Your instructions>
Where a picture occurs in the data, omit it, and copy all remaining data exactly.

Data section>
************
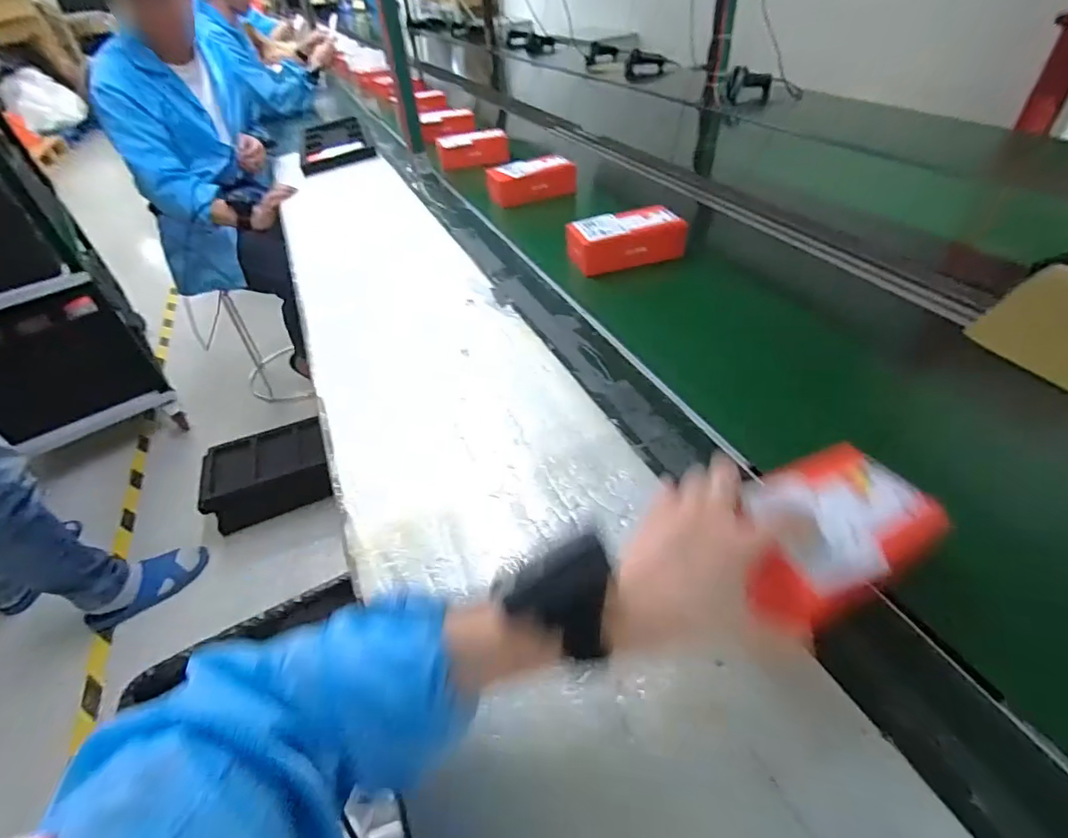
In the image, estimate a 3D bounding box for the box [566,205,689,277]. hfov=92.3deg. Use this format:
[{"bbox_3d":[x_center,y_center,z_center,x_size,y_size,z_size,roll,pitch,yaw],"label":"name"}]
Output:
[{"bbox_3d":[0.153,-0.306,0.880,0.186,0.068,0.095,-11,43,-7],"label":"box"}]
************
Completed exercise>
In the image, estimate a 3D bounding box for the box [566,205,689,277]. hfov=92.3deg. Use this format:
[{"bbox_3d":[x_center,y_center,z_center,x_size,y_size,z_size,roll,pitch,yaw],"label":"name"}]
Output:
[{"bbox_3d":[0.153,-0.306,0.880,0.186,0.068,0.095,-11,43,-7],"label":"box"}]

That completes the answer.